BY DAVE LEWONCZYK
If you haven’t gotten your buck yet, this week is the best bet you will have during the archery season. The rut will be in full swing and the dominant buck in the area will be worn out from chasing does.
He will be chasing the real thing from dawn to dusk. What you have to do is mimic a doe that has been in heat all month. I use a life size decoy that has a head and tail that move. A larger or smaller-than-life-size decoy could work, but why start with a deficit?
As far as the head and tail moving, this is not a success or defeat addition. I have seen several buck prod and trample the decoy after an unsuccessful attempt to mount it. The closer to real you can portray, the better your chance to succeed.
Actually, I didn’t like the tail that was supplied with the decoy. It was plastic and took a small tornado to move it from one side to the other.
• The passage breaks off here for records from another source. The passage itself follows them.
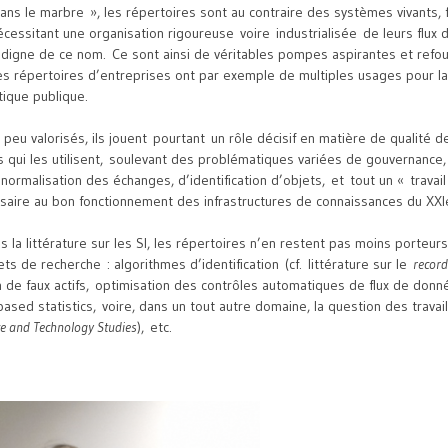
ans le marbre », les répertoires sont au contraire des systèmes vivants,
écessitant une organisation rigoureuse voire industrialisée de leurs flux 
 digne de ce nom. Ce sont ainsi de véritables pompes aspirantes et refo
les répertoires d’entreprises ont par exemple de multiples usages pour la 
istique publique.
peu valorisés, ils jouent pourtant un rôle décisif en matière de qualité 
 qui les utilisent, soulevant des problématiques variées de gouvernance, d
ormalisation des échanges, d’identification d’objets, et tout un « travail 
ire au bon fonctionnement des infrastructures de connaissances du XXIe
 la littérature sur les SI, les répertoires n’en restent pas moins porteurs
s de recherche : algorithmes d’identification (cf. littérature sur le
record
n de faux actifs, optimisation des contrôles automatiques de flux de don
based statistics, voire, dans un tout autre domaine, la question des travail
ce and Technology Studies
), etc.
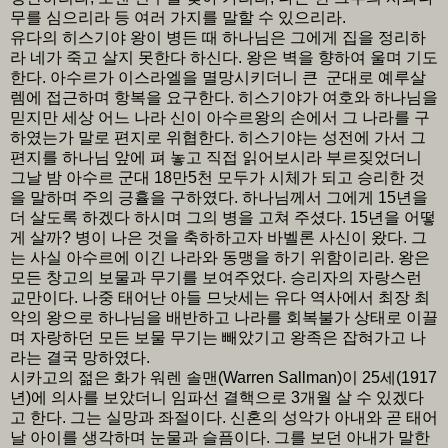
무를 심으리라 등 여러 가지를 말할 수 있으리라.
유다의 히스기야 왕이 병든 때 하나님은 그에게 집을 정리하
라 네가 죽고 살지 못한다 하신다. 왕은 벽을 향하여 울며 기도
한다. 아수르가 이스라엘을 멸망시키더니 큰 군대로 예루살
렘에 접근하며 항복을 요구한다. 히스기야가 여호와 하나님을
믿지만 세상 어느 나라 신이 아수르왕의 손에서 그 나라를 구
하였는가 말로 편지로 위협한다. 히스기야는 성전에 가서 그
편지를 하나님 앞에 펴 놓고 직접 읽어보시라 부르짖었더니
그날 밤 아수르 군대 18만5천 모두가 시체가 되고 승리한 것
을 말하며 주의 긍휼을 구하였다. 하나님께서 그에게 15년을
더 살도록 하겠다 하시며 그의 병을 고쳐 주셨다. 15년을 어떻
게 살까? 병이 나은 것을 축하하고자 바벨론 사신이 왔다. 그
는 사실 아수르에 이긴 나라와 동맹을 하기 위함이리라. 왕은
모든 창고의 보물과 무기를 보여주었다. 승리자의 자랑스런
교만이다. 나중 태어난 아들 므낫세는 유다 역사에서 최장 최
악의 왕으로 하나님을 배반하고 나라를 회복불가 상태로 이끌
며 자랑하던 모든 보물 무기는 빼았기고 왕족은 잡혀가고 나
라는 결국 망하였다.
시카고의 젊은 화가 워렌 솔맨(Warren Sallman)이 25세(1917
년)에 의사를 보았더니 임파선 결핵으로 3개월 살 수 있겠다
고 한다. 그는 실망과 좌절이다. 신혼의 성악가 아내와 곧 태어
날 아이를 생각하며 눈물과 슬픔이다. 그를 보던 아내가 말한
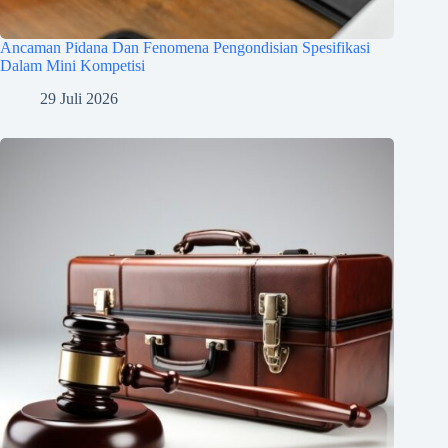
Ancaman Pidana Dan Fenomena Pengondisian Spesifikasi
Dalam Mini Kompetisi
29 Juli 2026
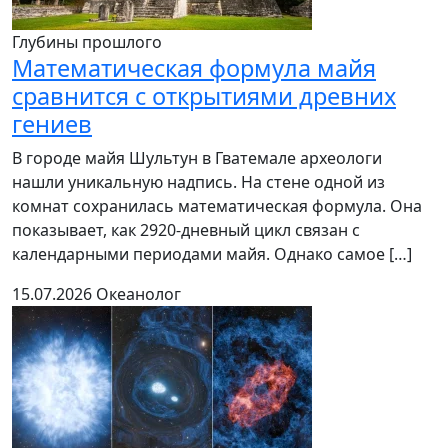
Глубины прошлого
Математическая формула майя
сравнится с открытиями древних
гениев
В городе майя Шультун в Гватемале археологи
нашли уникальную надпись. На стене одной из
комнат сохранилась математическая формула. Она
показывает, как 2920-дневный цикл связан с
календарными периодами майя. Однако самое […]
15.07.2026
Океанолог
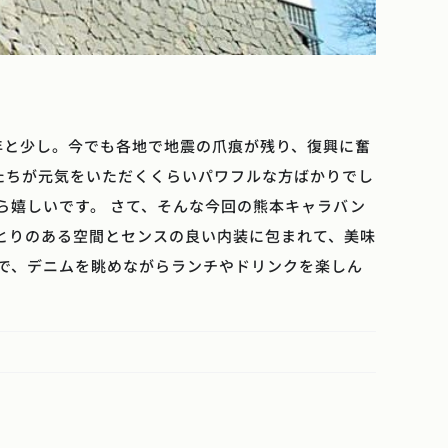
ら1年と少し。今でも各地で地震の爪痕が残り、復興に奮
たちが元気をいただくくらいパワフルな方ばかりでし
ら嬉しいです。 さて、そんな今回の熊本キャラバン
したゆとりのある空間とセンスの良い内装に包まれて、美味
で、デニムを眺めながらランチやドリンクを楽しん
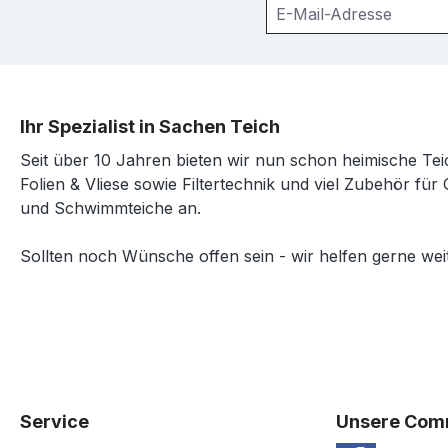
Ihr Spezialist in Sachen Teich
Seit über 10 Jahren bieten wir nun schon heimische Tei
Folien & Vliese sowie Filtertechnik und viel Zubehör für 
und Schwimmteiche an.
Sollten noch Wünsche offen sein - wir helfen gerne weit
Service
Unsere Com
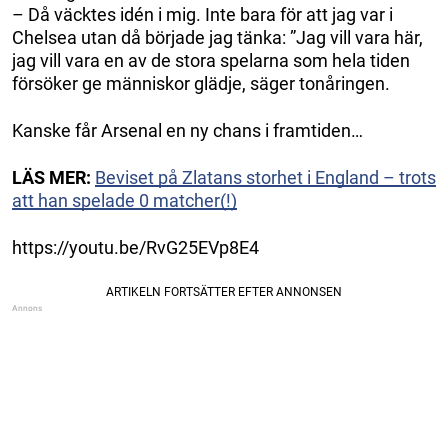
– Då väcktes idén i mig. Inte bara för att jag var i
Chelsea utan då började jag tänka: ”Jag vill vara här,
jag vill vara en av de stora spelarna som hela tiden
försöker ge människor glädje, säger tonåringen.
Kanske får Arsenal en ny chans i framtiden…
LÄS MER:
Beviset på Zlatans storhet i England – trots
att han spelade 0 matcher(!)
https://youtu.be/RvG25EVp8E4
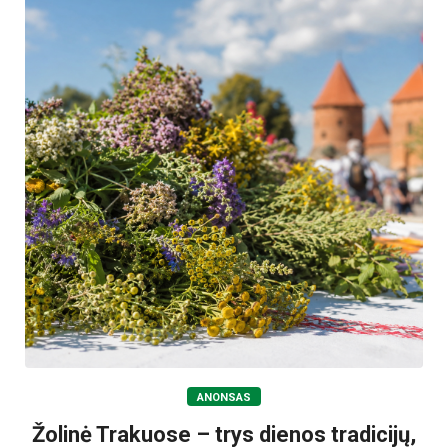
ANONSAS
Žolinė Trakuose – trys dienos tradicijų,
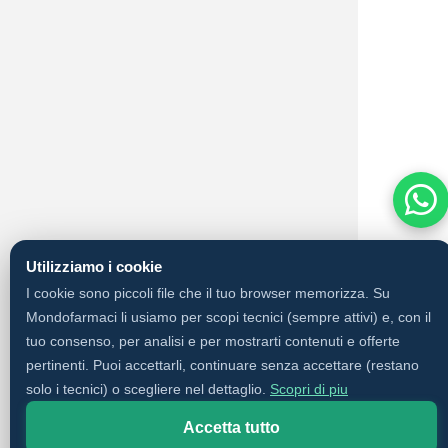
Utilizziamo i cookie
I cookie sono piccoli file che il tuo browser memorizza. Su
Mondofarmaci li usiamo per scopi tecnici (sempre attivi) e, con il
tuo consenso, per analisi e per mostrarti contenuti e offerte
pertinenti. Puoi accettarli, continuare senza accettare (restano
solo i tecnici) o scegliere nel dettaglio.
Scopri di piu
Accetta tutto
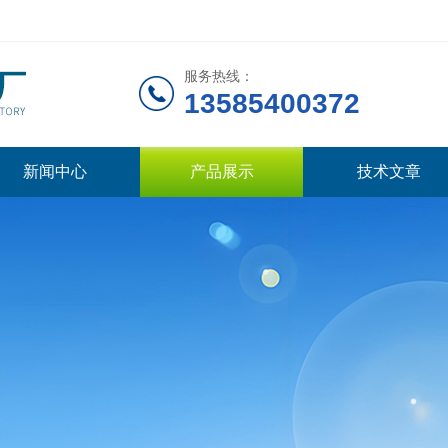
服务热线：
13585400372
新闻中心
产品展示
技术文章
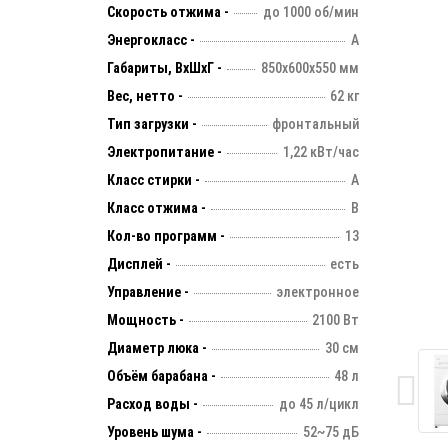
Скорость отжима -
до 1000 об/мин
Энергокласс -
А
Габариты, ВхШхГ -
850х600х550 мм
Вес, нетто -
62 кг
Тип загрузки -
фронтальный
Электропитание -
1,22 кВт/час
Класс стирки -
А
Класс отжима -
B
Кол-во программ -
13
Дисплей -
есть
Управление -
электронное
Мощность -
2100 Вт
Диаметр люка -
30 см
Объём барабана -
48 л
Расход воды -
до 45 л/цикл
Уровень шума -
52~75 дБ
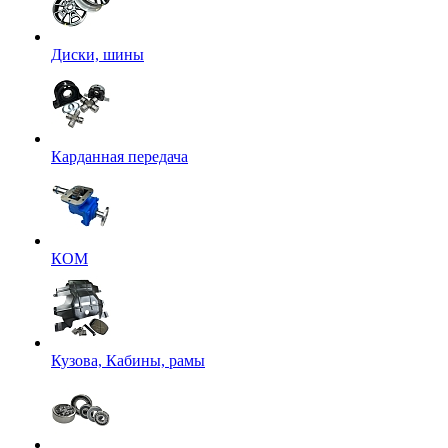
Диски, шины
Карданная передача
КОМ
Кузова, Кабины, рамы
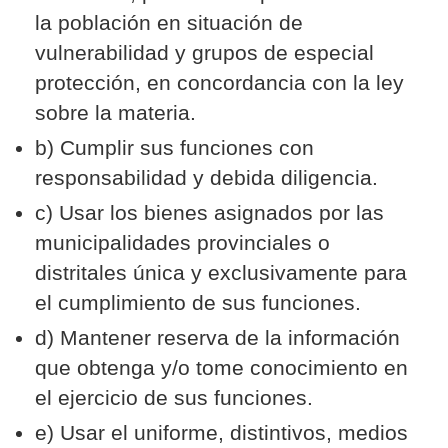
la población en situación de
vulnerabilidad y grupos de especial
protección, en concordancia con la ley
sobre la materia.
b) Cumplir sus funciones con
responsabilidad y debida diligencia.
c) Usar los bienes asignados por las
municipalidades provinciales o
distritales única y exclusivamente para
el cumplimiento de sus funciones.
d) Mantener reserva de la información
que obtenga y/o tome conocimiento en
el ejercicio de sus funciones.
e) Usar el uniforme, distintivos, medios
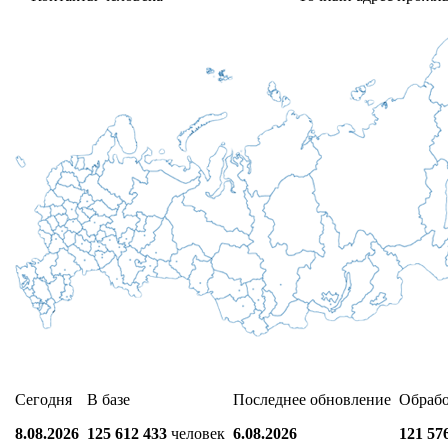
Сегодня
В базе
Последнее обновление
Обраб
8.08.2026
125 612 433
человек
6.08.2026
121 57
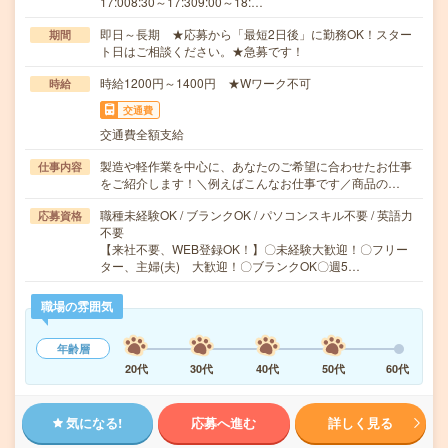
17:008:30～17:309:00～18:…
即日～長期 ★応募から「最短2日後」に勤務OK！スター
期間
ト日はご相談ください。★急募です！
時給1200円～1400円 ★Wワーク不可
時給
交通費
交通費全額支給
製造や軽作業を中心に、あなたのご希望に合わせたお仕事
仕事内容
をご紹介します！＼例えばこんなお仕事です／商品の…
職種未経験OK / ブランクOK / パソコンスキル不要 / 英語力
応募資格
不要
【来社不要、WEB登録OK！】〇未経験大歓迎！〇フリー
ター、主婦(夫) 大歓迎！〇ブランクOK〇週5…
職場の雰囲気
年齢層
20代
30代
40代
50代
60代
気になる!
応募へ進む
詳しく見る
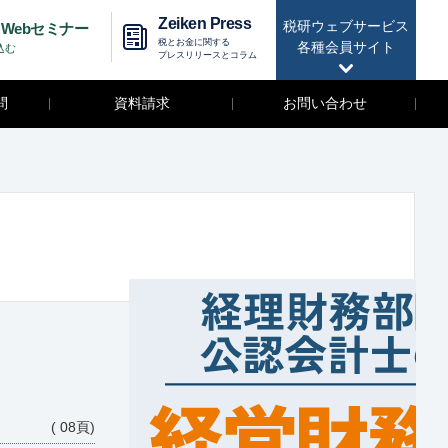
Zeiken Press
税研ウェブサービス
Webセミナー
税とお金に関する
各種会員サイト
込む
プレスリリースとコラム
問
資料請求
お問い合わせ
( 08頁)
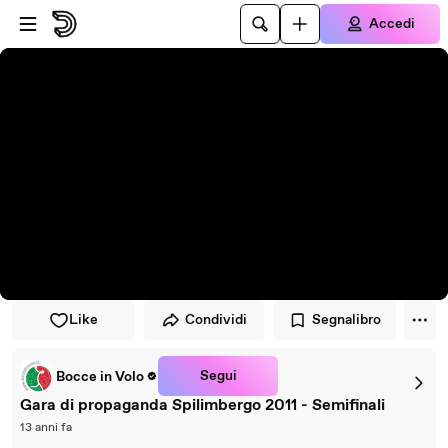
Vai al lettore
Passa al contenuto principale
Accedi
Like
Condividi
Segnalibro
Segui
Bocce in Volo
Gara di propaganda Spilimbergo 2011 - Semifinali
13 anni fa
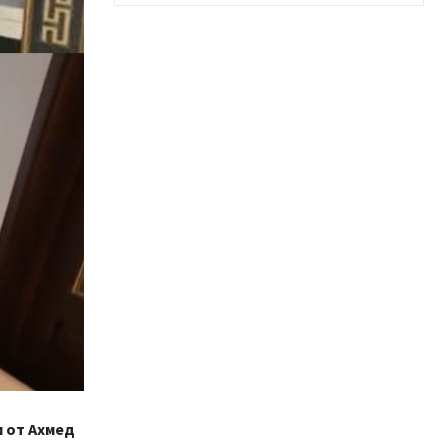
 от Ахмед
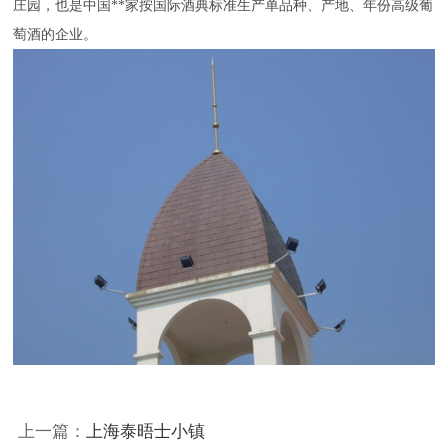
庄园，也是中国**家按国际酒典标准生产单品种、产地、年份高级葡
萄酒的企业。
上一篇：
上海泰晤士小镇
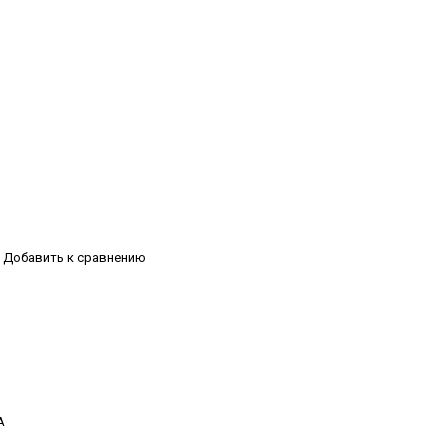
Добавить к сравнению
А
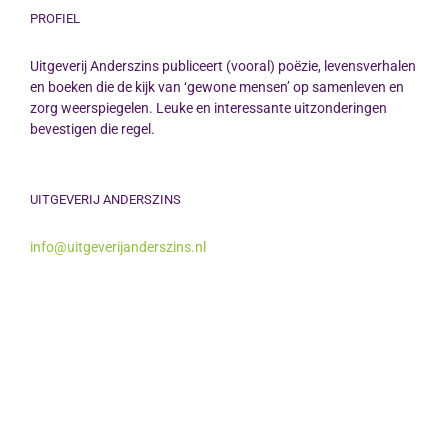
PROFIEL
Uitgeverij Anderszins publiceert (vooral) poëzie, levensverhalen
en boeken die de kijk van ‘gewone mensen’ op samenleven en
zorg weerspiegelen. Leuke en interessante uitzonderingen
bevestigen die regel.
UITGEVERIJ ANDERSZINS
info@uitgeverijanderszins.nl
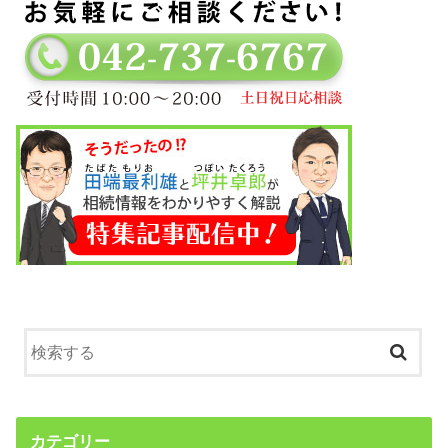
カテゴリー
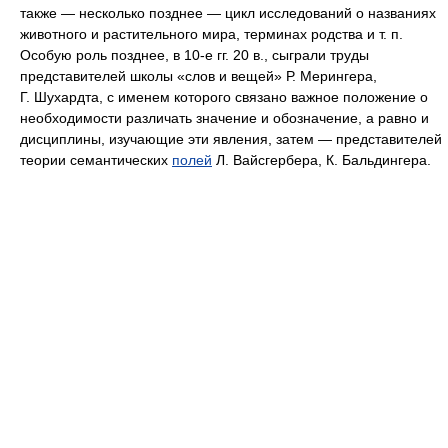
также — несколько позднее — цикл исследований о названиях
животного и растительного мира, терминах родства и т. п.
Особую роль позднее, в 10‑е гг. 20 в., сыграли труды
представителей школы «слов и вещей» Р. Мерингера,
Г. Шухардта, с именем которого связано важное положение о
необходимости различать значение и обозначение, а равно и
дисциплины, изучающие эти явления, затем — представителей
теории семантических
полей
Л. Вайсгербера, К. Бальдингера.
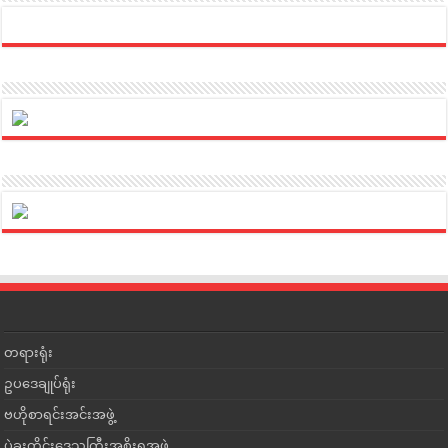
တရားရုံး
ဥပဒေချုပ်ရုံး
ဗဟိုစာရင်းအင်းအဖွဲ့
ပဲခူးတိုင်းဒေသကြီးအစိုးရအဖွဲ့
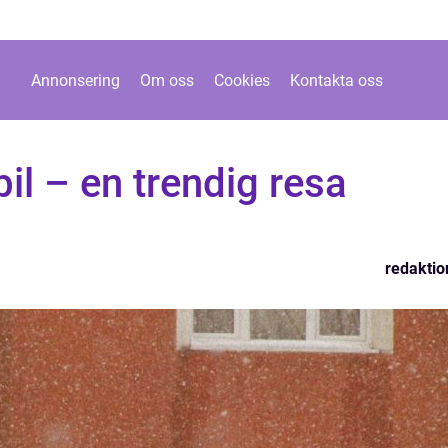
Annonsering
Om oss
Cookies
Kontakta oss
bil – en trendig resa
redaktio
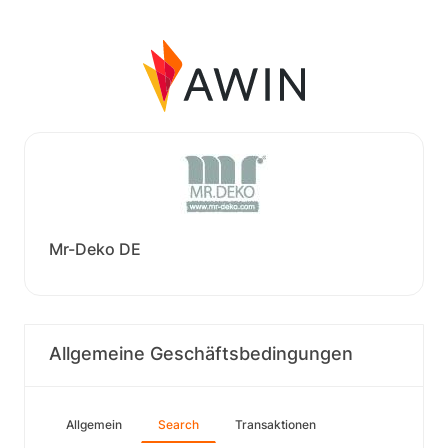
Mr-Deko DE
Allgemeine Geschäftsbedingungen
Allgemein
Search
Transaktionen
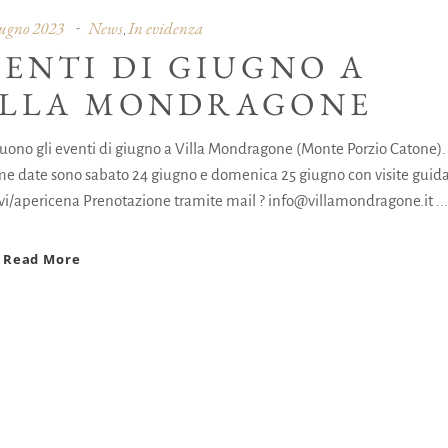
ugno 2023
News
In evidenza
,
VENTI DI GIUGNO A
ILLA MONDRAGONE
uono gli eventi di giugno a Villa Mondragone (Monte Porzio Catone).
me date sono sabato 24 giugno e domenica 25 giugno con visite guida
ivi/apericena Prenotazione tramite mail ? info@villamondragone.it
Read More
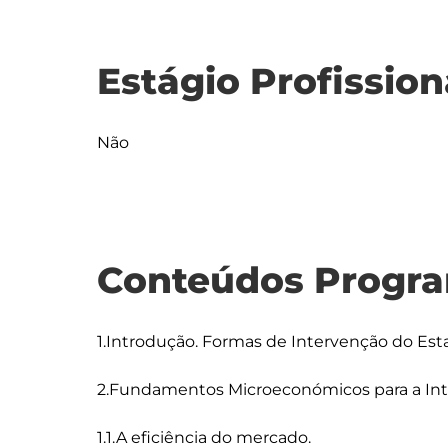
Estágio Profission
Não
Conteúdos Progra
1.Introdução. Formas de Intervenção do Esta
2.Fundamentos Microeconómicos para a Int
1.1.A eficiência do mercado.
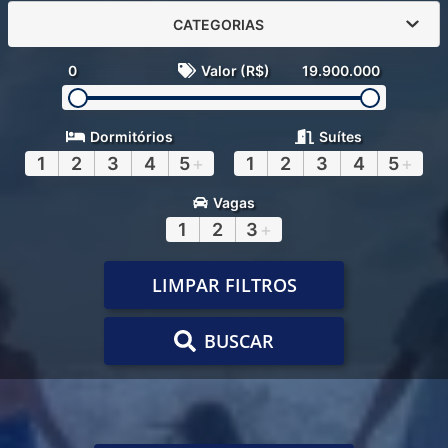
CATEGORIAS
0
Valor (R$)
19.900.000
Dormitórios
Suítes
1
2
3
4
5
+
1
2
3
4
5
+
Vagas
1
2
3
+
LIMPAR FILTROS
BUSCAR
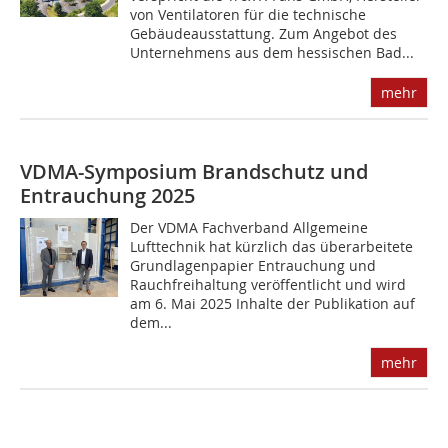
von Ventilatoren für die technische
Gebäudeausstattung. Zum Angebot des
Unternehmens aus dem hessischen Bad...
mehr
VDMA-Symposium Brandschutz und
Entrauchung 2025
Der VDMA Fachverband Allgemeine
Lufttechnik hat kürzlich das überarbeitete
Grundlagenpapier Entrauchung und
Rauchfreihaltung veröffentlicht und wird
am 6. Mai 2025 Inhalte der Publikation auf
dem...
mehr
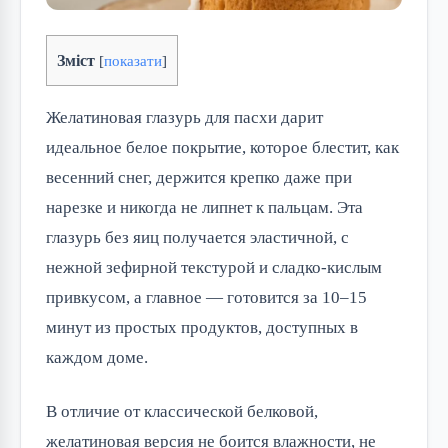
Зміст
[
показати
]
Желатиновая глазурь для пасхи дарит
идеальное белое покрытие, которое блестит, как
весенний снег, держится крепко даже при
нарезке и никогда не липнет к пальцам. Эта
глазурь без яиц получается эластичной, с
нежной зефирной текстурой и сладко-кислым
привкусом, а главное — готовится за 10–15
минут из простых продуктов, доступных в
каждом доме.
В отличие от классической белковой,
желатиновая версия не боится влажности, не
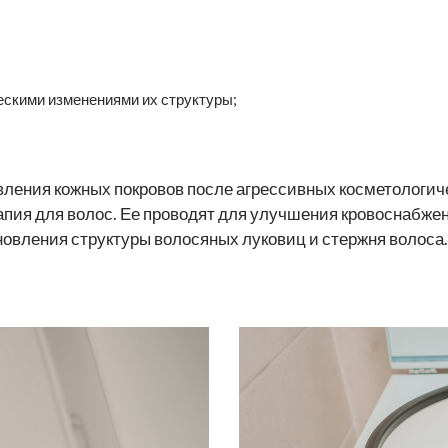
скими изменениями их структуры;
ления кожных покровов после агрессивных косметологиче
пия для волос. Ее проводят для улучшения кровоснабже
новления структуры волосяных луковиц и стержня волоса.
Instead, I put a white handkerchief in its place that moves with the smallest breeze and looks real. You can add or detract scent from it when necessary. Adding is easy, but to reduce the scent, you must replace the hanky.
I started making a mock scrape over a week ago. I found a suitable tree with branches high enough that I could put a weather-controlled drip, and set it up while wearing rubber gloves to prevent my scent from contaminating the scene. I placed it too high for a buck to reach, and I broke a few twigs at the end of the branch. This makes it look like a buck reached up and chewed the twigs.
Under the drip, I scraped the ground to look like the buck pawed it and left his scent. If you don’t scrape the ground, a wiser buck might not fall for the rouse. They sell a tool that makes the ground look like a deer’s paw, but by bending your index and middle fingers, and pressing them into the scraped soil, it looks close enough.
The main ingredient to the whole scene is, of course, the buck’s urine, which is added by the heat-controlled drip. The fact that it only works when the sun warms the nozzle, makes it seem as though the intruder only comes during the day.
So when do you think the dominant buck will check it to teach the young punk a lesson? I have had good results by putting antlers on my decoy. The dominant buck will go crazy thinking what he will do to this upstart that he won’t pay much attention to anything else.
The difference is the way the boss will approach the decoy. If you choose to portray a buck, always put the decoy with the head parallel and closer to you. This is great if the buck chooses to attack from the front. He will always snort and paw the ground with his body parallel to you, and giving you a broadside shot at his vitals. The problem arises if the boss decides to attack the intruder in the middle, from the opposite side — no shot.
If you leave the antlers off and use “the Can” always set it up parallel to you with the back end closest to you, I guarantee you will get a broadside shot. Send me the pictures.